> Records for processing
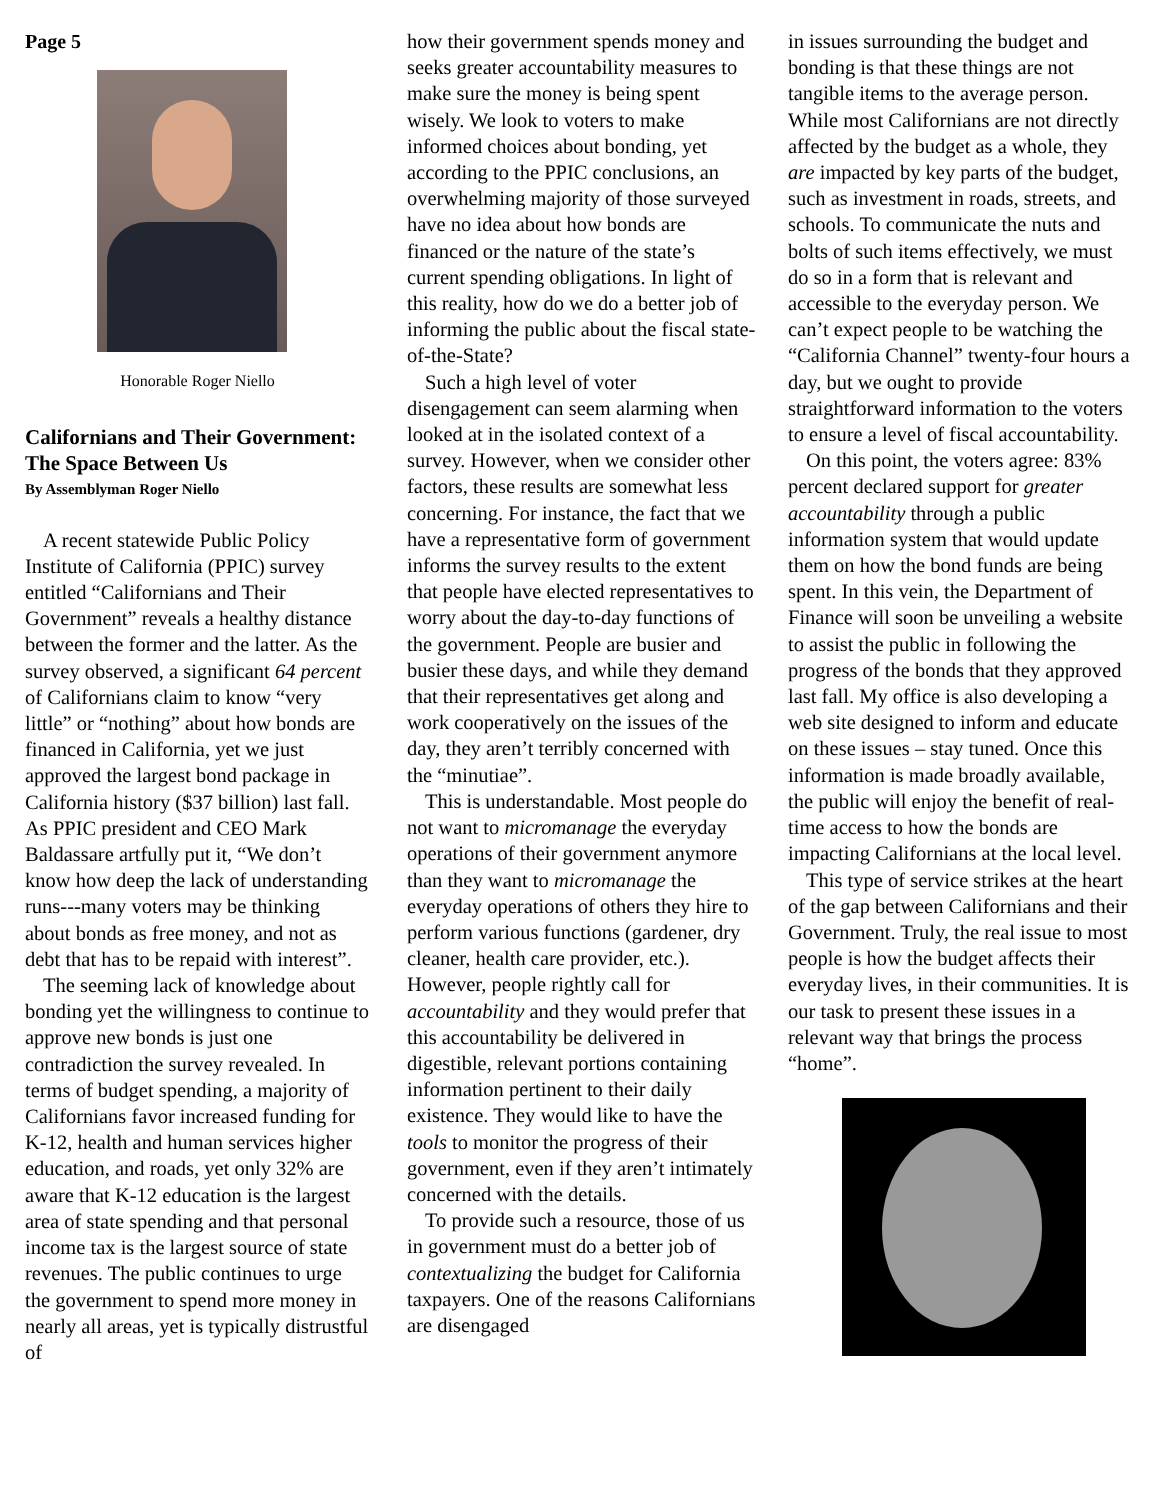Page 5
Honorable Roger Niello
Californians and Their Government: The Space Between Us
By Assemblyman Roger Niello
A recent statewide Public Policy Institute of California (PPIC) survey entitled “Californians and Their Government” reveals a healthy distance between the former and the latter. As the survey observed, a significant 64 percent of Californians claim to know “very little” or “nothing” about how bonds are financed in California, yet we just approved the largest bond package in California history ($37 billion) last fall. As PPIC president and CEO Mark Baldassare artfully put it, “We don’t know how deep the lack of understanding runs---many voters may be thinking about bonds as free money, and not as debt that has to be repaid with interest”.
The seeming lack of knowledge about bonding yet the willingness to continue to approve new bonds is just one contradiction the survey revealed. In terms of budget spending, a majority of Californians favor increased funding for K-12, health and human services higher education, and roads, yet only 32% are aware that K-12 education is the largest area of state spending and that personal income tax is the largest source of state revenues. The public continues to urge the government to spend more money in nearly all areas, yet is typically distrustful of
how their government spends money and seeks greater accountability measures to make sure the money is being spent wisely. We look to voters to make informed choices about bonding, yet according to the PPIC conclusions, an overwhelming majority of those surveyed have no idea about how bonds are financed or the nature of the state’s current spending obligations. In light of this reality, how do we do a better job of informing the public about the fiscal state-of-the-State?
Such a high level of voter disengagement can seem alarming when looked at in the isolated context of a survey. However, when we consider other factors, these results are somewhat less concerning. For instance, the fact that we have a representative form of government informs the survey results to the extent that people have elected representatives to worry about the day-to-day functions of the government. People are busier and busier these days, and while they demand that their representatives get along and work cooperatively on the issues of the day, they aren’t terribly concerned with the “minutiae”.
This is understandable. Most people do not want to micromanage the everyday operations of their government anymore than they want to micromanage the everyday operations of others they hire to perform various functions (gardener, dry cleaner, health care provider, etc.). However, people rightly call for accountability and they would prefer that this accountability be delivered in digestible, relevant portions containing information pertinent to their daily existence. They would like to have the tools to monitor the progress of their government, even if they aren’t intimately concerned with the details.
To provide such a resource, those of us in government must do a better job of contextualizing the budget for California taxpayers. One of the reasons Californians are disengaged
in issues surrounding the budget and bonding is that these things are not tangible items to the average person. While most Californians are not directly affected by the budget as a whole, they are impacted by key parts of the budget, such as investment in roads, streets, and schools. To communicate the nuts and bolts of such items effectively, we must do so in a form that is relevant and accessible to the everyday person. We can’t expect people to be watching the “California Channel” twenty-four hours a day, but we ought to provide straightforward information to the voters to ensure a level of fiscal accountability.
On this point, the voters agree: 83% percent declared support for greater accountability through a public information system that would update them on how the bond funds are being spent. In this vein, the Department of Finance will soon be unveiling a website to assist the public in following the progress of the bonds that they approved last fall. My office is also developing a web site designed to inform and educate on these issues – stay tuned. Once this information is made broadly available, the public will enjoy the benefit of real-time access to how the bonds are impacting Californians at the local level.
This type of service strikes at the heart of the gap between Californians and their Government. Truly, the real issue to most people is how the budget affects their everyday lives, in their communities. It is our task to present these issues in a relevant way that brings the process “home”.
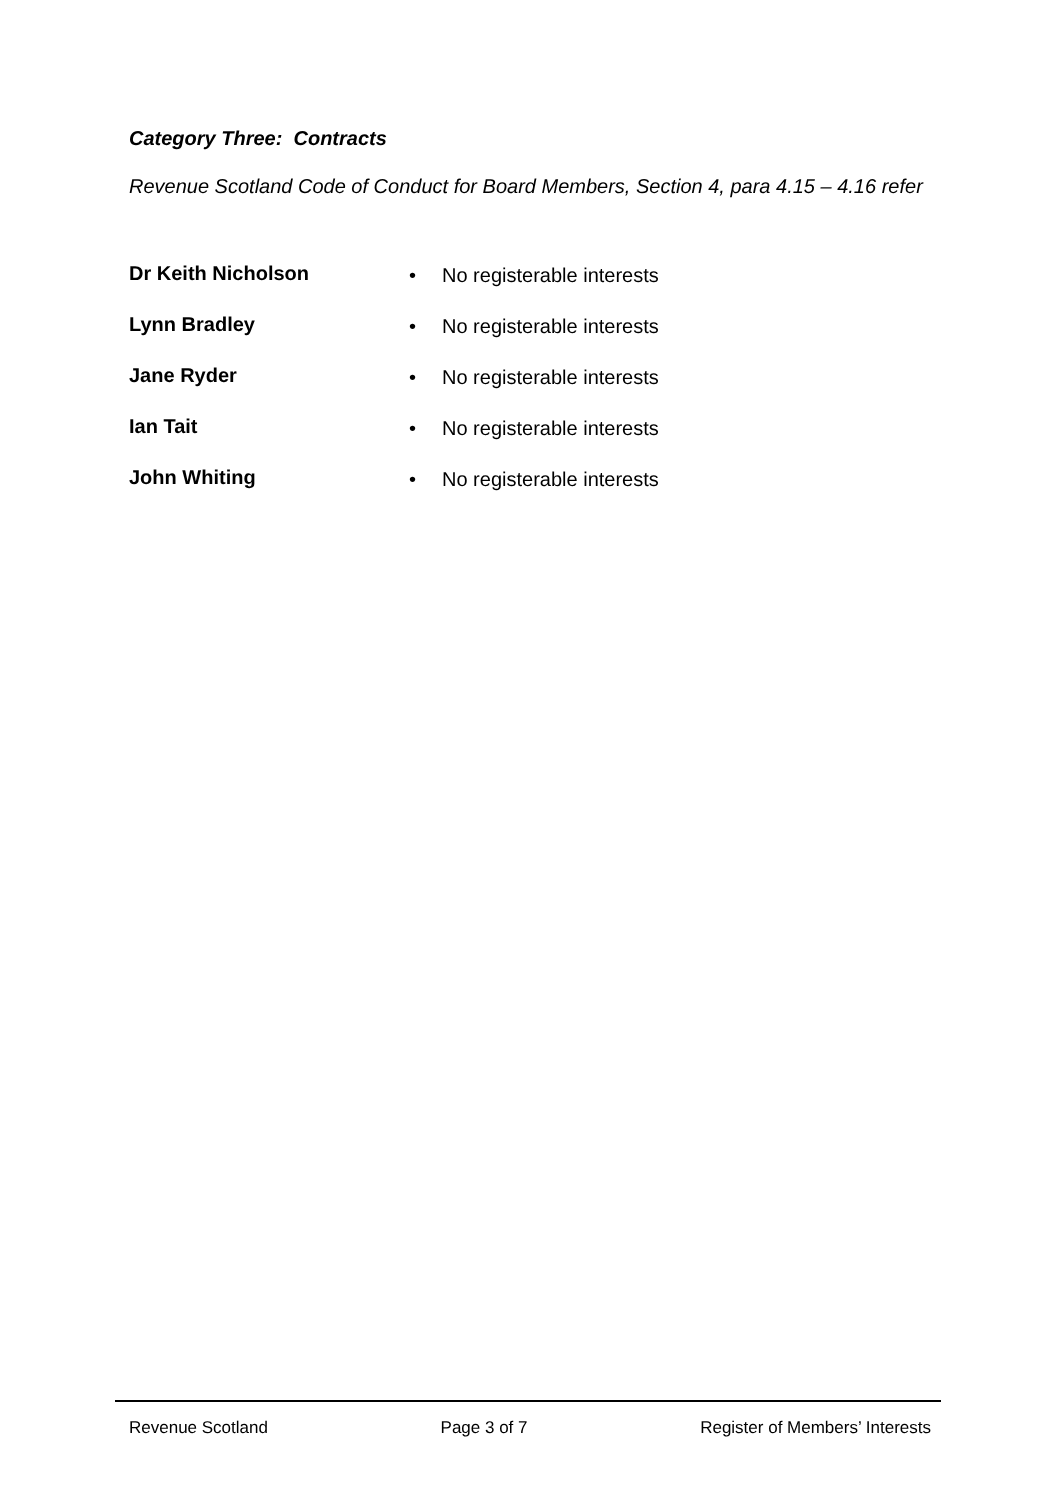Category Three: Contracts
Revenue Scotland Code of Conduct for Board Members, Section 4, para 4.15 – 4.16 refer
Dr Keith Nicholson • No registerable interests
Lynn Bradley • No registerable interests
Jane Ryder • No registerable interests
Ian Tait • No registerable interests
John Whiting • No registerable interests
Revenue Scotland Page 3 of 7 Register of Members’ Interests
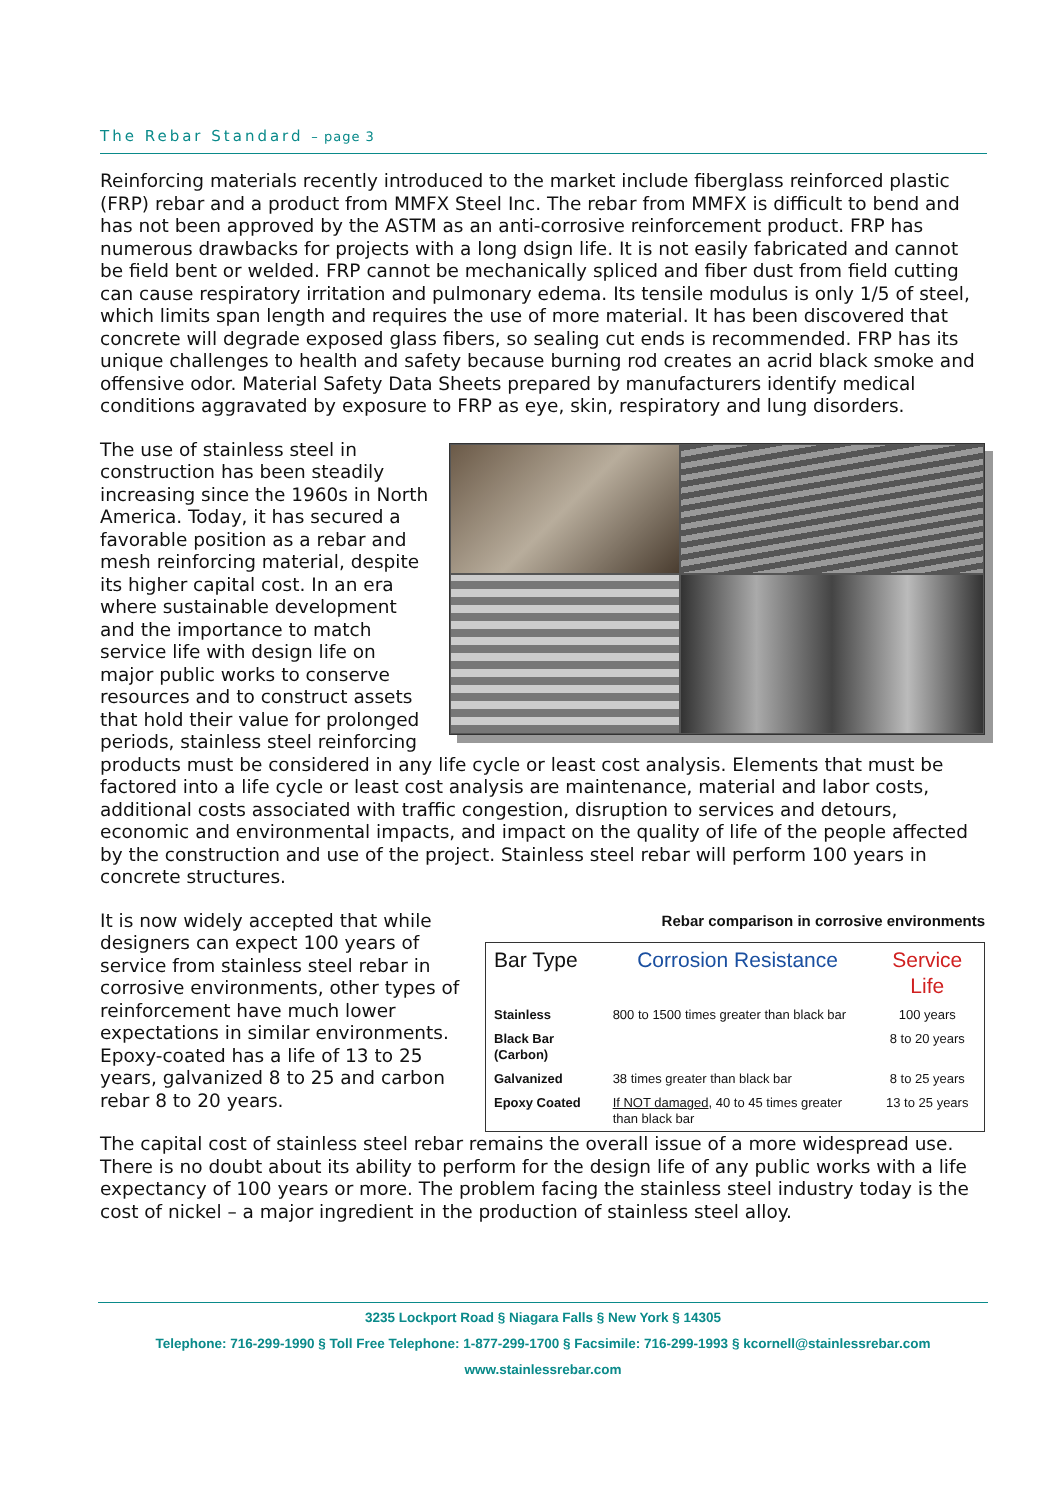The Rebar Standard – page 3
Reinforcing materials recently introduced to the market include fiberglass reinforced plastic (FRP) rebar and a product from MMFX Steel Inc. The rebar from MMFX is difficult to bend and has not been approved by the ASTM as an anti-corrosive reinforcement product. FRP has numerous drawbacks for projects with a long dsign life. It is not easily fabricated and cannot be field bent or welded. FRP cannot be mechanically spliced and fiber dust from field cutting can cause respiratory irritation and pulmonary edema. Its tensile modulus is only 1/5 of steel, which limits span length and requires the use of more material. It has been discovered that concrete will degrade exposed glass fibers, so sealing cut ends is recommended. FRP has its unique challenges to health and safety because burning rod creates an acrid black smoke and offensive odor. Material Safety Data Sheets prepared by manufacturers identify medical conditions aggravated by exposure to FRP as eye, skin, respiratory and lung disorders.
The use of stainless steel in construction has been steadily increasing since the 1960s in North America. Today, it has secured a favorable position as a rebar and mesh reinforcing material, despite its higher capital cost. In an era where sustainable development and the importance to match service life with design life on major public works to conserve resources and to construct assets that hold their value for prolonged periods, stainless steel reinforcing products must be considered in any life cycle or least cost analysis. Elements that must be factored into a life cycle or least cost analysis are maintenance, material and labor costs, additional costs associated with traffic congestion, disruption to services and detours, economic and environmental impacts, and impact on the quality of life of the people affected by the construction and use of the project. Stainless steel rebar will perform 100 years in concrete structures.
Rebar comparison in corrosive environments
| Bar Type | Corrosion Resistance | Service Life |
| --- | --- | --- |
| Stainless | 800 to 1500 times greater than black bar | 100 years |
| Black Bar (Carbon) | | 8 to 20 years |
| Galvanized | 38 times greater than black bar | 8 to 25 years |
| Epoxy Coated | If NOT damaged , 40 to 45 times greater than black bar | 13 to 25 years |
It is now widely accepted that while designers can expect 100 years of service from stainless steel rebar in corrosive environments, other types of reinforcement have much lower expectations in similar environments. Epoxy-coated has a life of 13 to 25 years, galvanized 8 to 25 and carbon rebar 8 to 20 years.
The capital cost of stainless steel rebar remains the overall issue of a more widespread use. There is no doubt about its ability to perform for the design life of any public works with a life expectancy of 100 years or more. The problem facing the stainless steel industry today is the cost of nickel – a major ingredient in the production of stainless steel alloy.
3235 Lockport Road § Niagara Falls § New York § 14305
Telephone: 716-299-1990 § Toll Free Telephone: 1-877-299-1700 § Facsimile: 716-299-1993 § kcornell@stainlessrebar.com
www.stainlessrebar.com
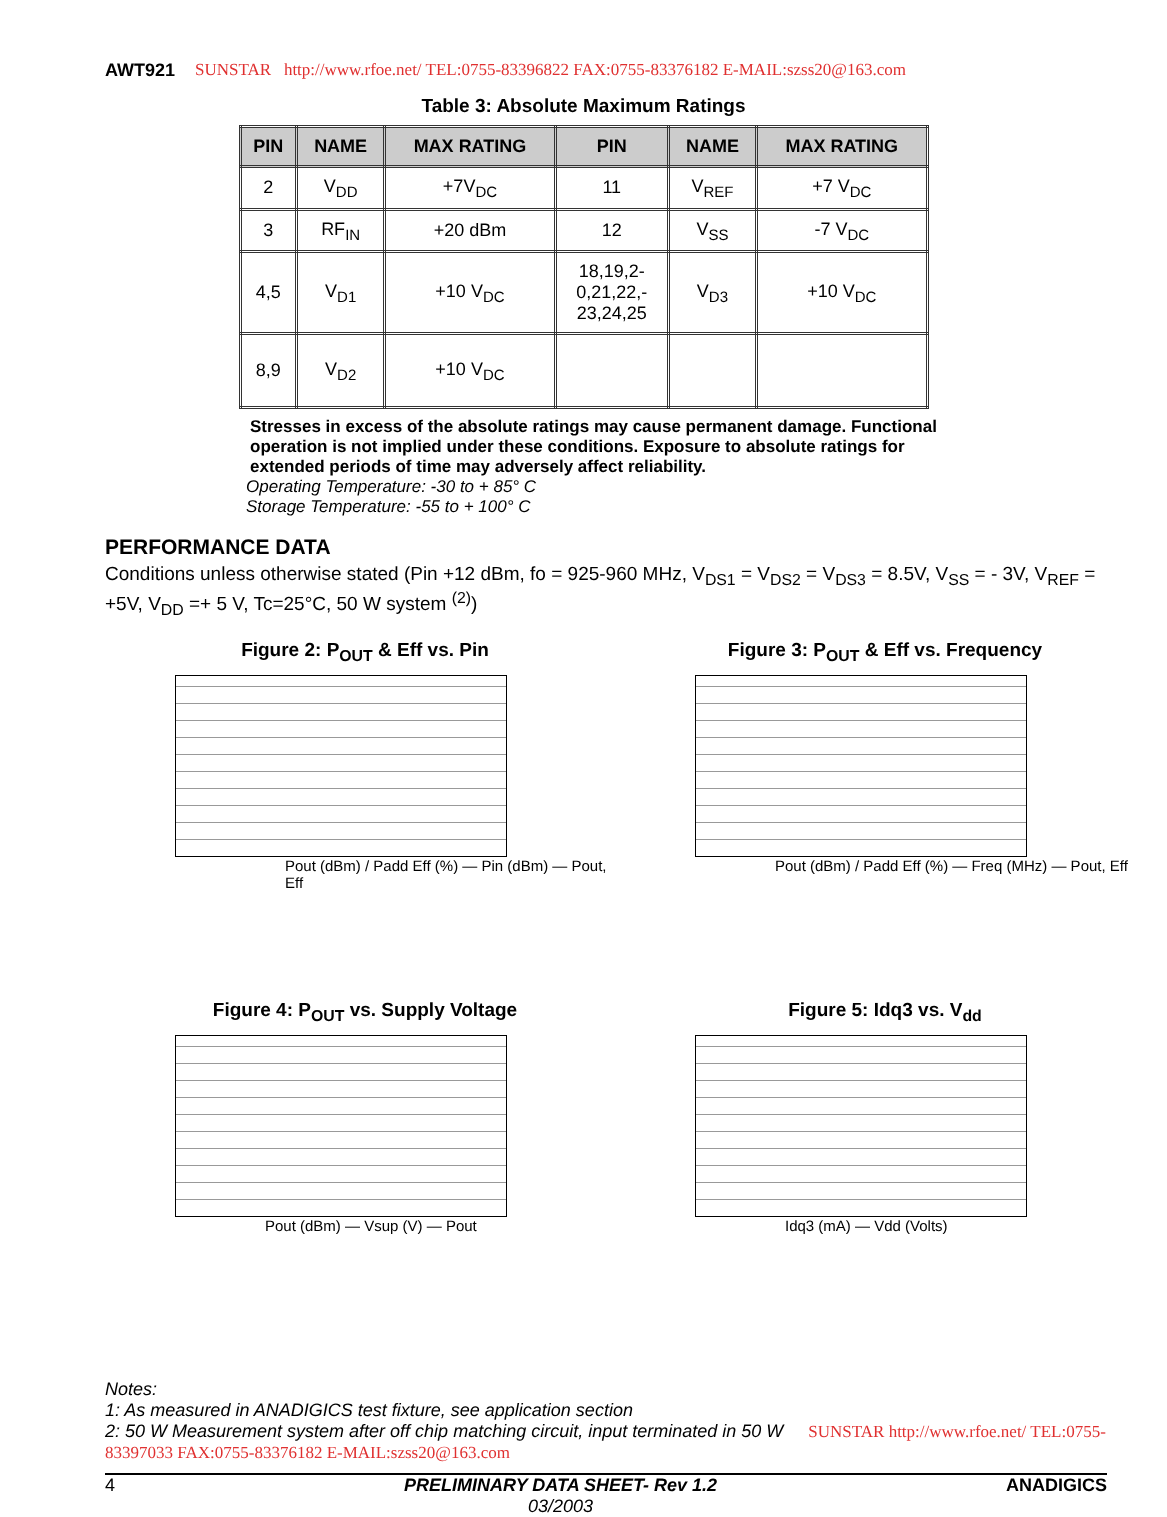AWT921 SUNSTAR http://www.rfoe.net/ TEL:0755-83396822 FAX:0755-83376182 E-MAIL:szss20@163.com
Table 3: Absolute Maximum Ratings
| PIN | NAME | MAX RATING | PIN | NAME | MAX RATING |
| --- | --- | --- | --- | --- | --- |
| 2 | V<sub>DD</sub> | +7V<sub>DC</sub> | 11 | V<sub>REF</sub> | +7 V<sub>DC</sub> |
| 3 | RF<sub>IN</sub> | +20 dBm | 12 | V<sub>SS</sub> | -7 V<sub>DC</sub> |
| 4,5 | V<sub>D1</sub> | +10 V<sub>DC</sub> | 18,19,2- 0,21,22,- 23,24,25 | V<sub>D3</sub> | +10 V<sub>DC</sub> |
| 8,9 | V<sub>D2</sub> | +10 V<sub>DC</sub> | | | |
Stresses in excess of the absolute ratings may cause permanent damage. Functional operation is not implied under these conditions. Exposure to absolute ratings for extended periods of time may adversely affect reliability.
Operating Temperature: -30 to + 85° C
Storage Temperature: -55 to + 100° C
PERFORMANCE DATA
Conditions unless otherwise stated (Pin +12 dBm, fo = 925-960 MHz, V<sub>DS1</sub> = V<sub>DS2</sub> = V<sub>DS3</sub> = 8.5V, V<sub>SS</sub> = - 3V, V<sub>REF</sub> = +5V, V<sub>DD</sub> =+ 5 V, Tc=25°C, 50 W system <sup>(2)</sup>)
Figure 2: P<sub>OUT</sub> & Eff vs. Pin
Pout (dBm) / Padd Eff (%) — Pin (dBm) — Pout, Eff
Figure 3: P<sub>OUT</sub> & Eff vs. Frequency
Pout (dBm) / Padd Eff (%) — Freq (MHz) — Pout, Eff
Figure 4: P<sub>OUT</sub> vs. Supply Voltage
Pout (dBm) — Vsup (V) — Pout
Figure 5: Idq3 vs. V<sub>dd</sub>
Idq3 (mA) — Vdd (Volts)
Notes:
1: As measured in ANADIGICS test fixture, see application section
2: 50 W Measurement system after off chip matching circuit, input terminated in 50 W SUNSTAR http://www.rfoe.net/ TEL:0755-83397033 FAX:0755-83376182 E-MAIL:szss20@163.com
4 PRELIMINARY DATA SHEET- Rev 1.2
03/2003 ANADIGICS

> Task to carry out
Going through the data, tally the lines containing "functions" and report only the result.

> Exercise solution
2